■ Page text
----

### finite volume method

**(FVM)**
(computational method to PDEs especially suited to fluid dynamics)

**Finite volume method** (**FVM**) refers to a means of calculating
solutions to partial differential equations which is especially suited to
fluid dynamics, e.g., hydrodynamics.
It divides a volume with a three-dimensional grid into small
volumes and uses the **divergence theorem** to allow tractable
calculation to produce good results.

The divergence theorem relates divergence within a volume to flow
in/out of the volume. That fact long with the fact that flow
in/out of a volume matches that of the volumes to which it is
adjacent allow calculations regarding the interfaces to represent
rather well the consequences of what happens inside the volume.

FVMs have the advantage that it is relatively easy to deal with
volumes of different sizes and shapes, i.e., in an irregular
pattern, more easily than others, e.g., a finite difference method.

----

■ Data block
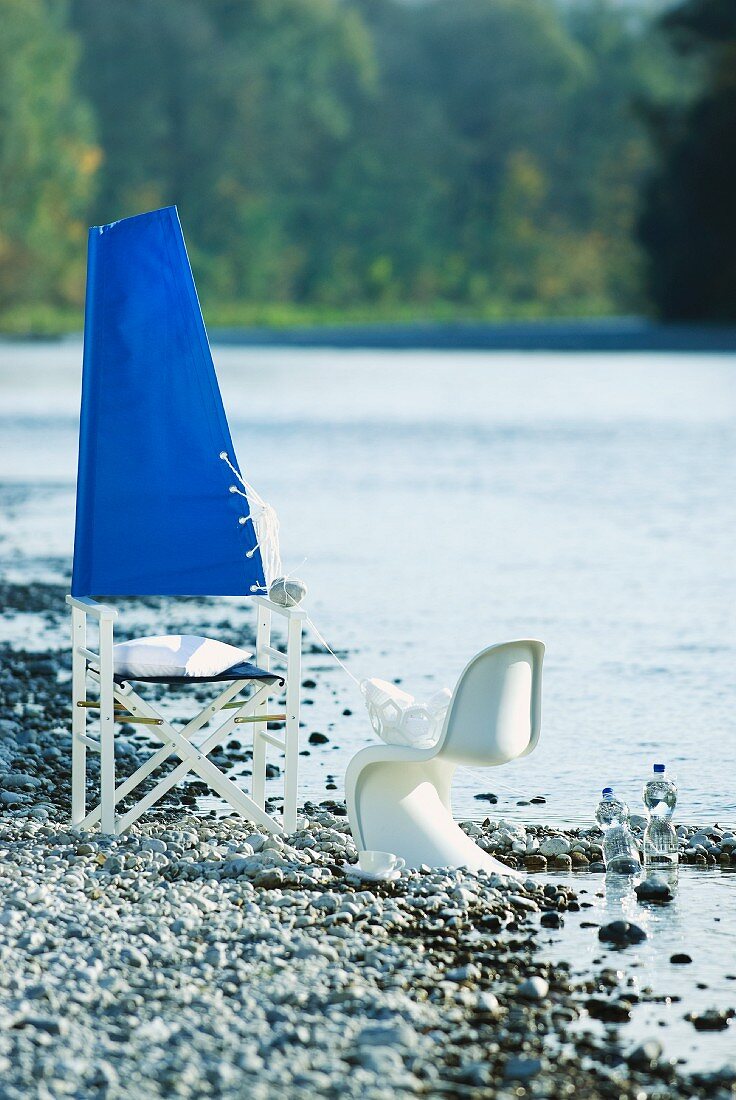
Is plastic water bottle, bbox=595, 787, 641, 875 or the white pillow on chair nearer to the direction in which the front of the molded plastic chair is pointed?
the white pillow on chair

----

■ What you need to do
Which theorem does the finite volume method entry say the method uses to make calculation tractable? This material comes from a separate source.

■ Output for this exercise
The divergence theorem.